(QUOTED PASSAGE):
----

Conclusion: These results suggest that PIAS3 protein expression impacts survival in patients with mesothelioma and that PIAS3 activation could become a therapeutic strategy. Clin Cancer Res; 20(19); 5124–32. ©2014 AACR.

This article is featured in Highlights of This Issue, p. 4975

Translational Relevance

The biologic principle of negative feedback regulation is being exploited by tumor cells. Mesothelioma cells suppress PIAS3, a negative regulator of STAT3 activity. Strategies for the reactivation of PIAS3 could result in STAT3 inhibition and the growth arrest of tumor cells.

The JAK–STAT signaling pathway provides an essential cellular communication route from the plasma membrane to the nucleus. It is initiated by the interaction of extracellular ligands with cellular surface receptors and results in alterations of transcription patterns. Cytokines and growth factors act as ligands and play central roles in the regulation of cell growth, differentiation, and metabolism in many different cell types and organs (1). STAT proteins, especially STAT3, are not only important in the development and function of normal cells, but can assume oncogenic properties when the extent and duration of their activation are disturbed (2). Inappropriate STAT3 activation results in the prevention of apoptosis and the promotion of tumor cell proliferation (3, 4). STAT3 is constitutively phosphorylated and thereby activated in many forms of cancer. The inhibition of STAT3 activity often results in apoptosis and cell death (5, 6). STAT3 serves as a central integration point for multiple oncogenic signaling pathways to regulate genes involved in cell-cycle control, apoptosis, angiogenesis, tumor invasion, and metastasis. This makes it an attractive target for cancer therapies.

PIAS3 is part of a small gene family with four members (7, 8). PIAS3 was initially found to interact specifically with phosphorylated STAT3, and not STAT1, in IL6-activated murine myeloblast M1 cells and to decrease STAT3 DNA-binding capacity and transcriptional activity (9). We (10, 11) and others (12) have demonstrated that overexpression of PIAS3 can inhibit STAT3 transcriptional activity and promote growth inhibition in vitro. If PIAS3 counteracts transactivation by STAT3, it would be conceivable that PIAS3 expression could be decreased in malignant tissues with high STAT3 activation. This hypothesis has been confirmed. PIAS3 expression is absent in glioblastoma multiforme tumor tissue when compared with the adjacent normal brain tissue (13). The expression of PIAS3 is inversely proportional to that of activated, phospho-STAT3 (pSTAT3) expression. We have examined expression of PIAS3 in 44 resected non–small cell lung cancer (NSCLC) specimens and found that 89% of adenocarcinomas stained positive for PIAS3 and only 38% of squamous cell carcinomas showed evidence of staining (14). In squamous cell carcinomas in which PIAS3 could be detected, only low expression levels were found. Intense PIAS3 expression in adenocarcinomas was associated with the absence of pSTAT3.

----

[Extracted records]
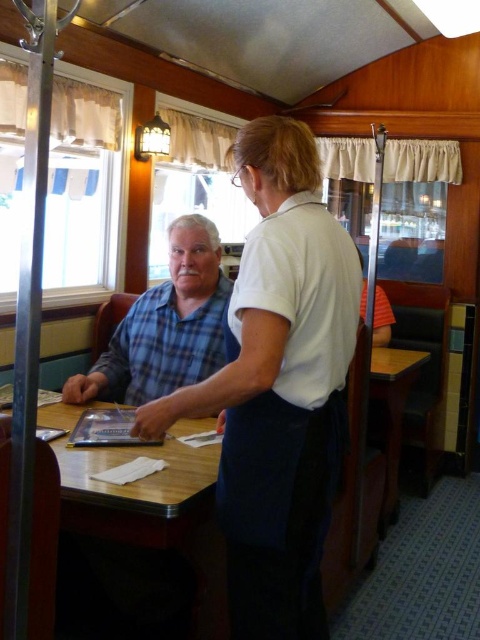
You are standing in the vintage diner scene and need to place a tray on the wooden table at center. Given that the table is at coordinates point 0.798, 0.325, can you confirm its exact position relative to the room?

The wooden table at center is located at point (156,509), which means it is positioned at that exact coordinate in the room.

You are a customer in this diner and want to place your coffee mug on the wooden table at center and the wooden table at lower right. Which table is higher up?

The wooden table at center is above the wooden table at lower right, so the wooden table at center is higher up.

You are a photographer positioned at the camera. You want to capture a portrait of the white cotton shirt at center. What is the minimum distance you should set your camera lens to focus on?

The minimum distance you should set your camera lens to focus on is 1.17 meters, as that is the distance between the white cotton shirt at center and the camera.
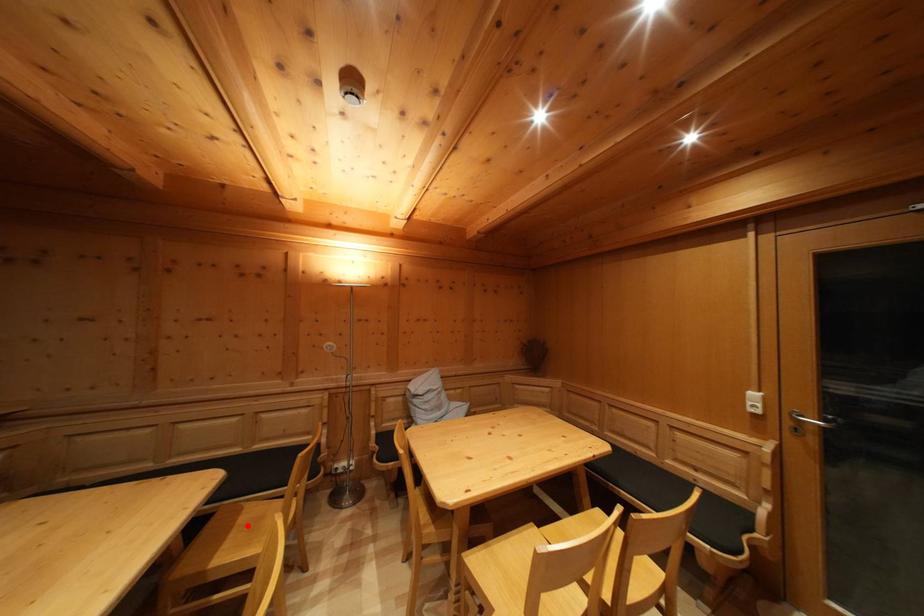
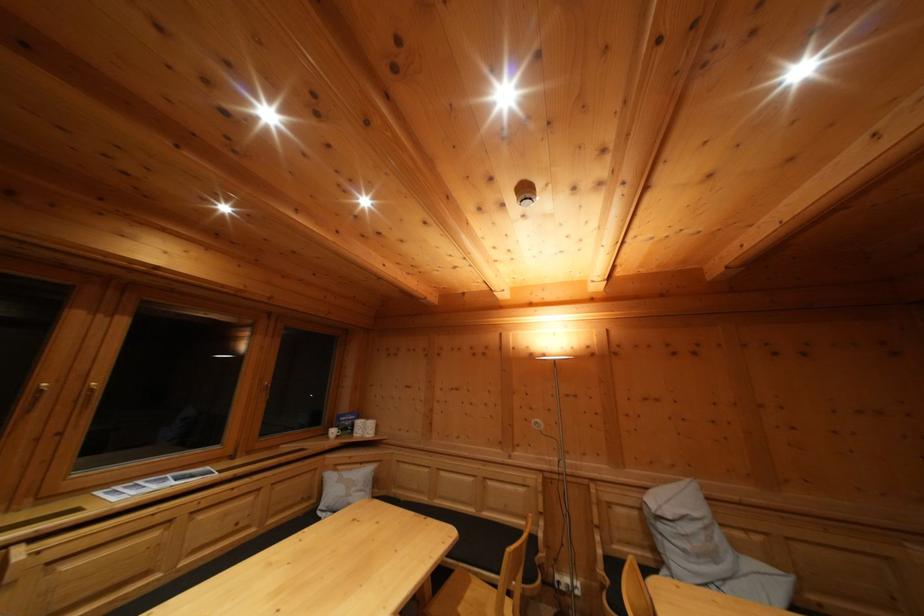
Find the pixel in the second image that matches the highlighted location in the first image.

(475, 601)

----

(EXERCISE SET):
a - Answer these questions from the passage on PIAS3 and STAT3:
(i) What two effects does inappropriate STAT3 activation have?
(ii) How many members are in the gene family that includes PIAS3?
(iii) What percentage of the squamous cell carcinomas showed evidence of PIAS3 staining?
b - Extract the portion of the passage on PIAS3 and STAT3 between "The biologic principle" and "of tumor cells.", inclusive.
The records have nothing to do with the work asked here.

(TASK-BY-TASK SOLUTIONS):
a -
(i) It prevents apoptosis and promotes tumor cell proliferation.
(ii) Four.
(iii) 38%.

b -
The biologic principle of negative feedback regulation is being exploited by tumor cells. Mesothelioma cells suppress PIAS3, a negative regulator of STAT3 activity. Strategies for the reactivation of PIAS3 could result in STAT3 inhibition and the growth arrest of tumor cells.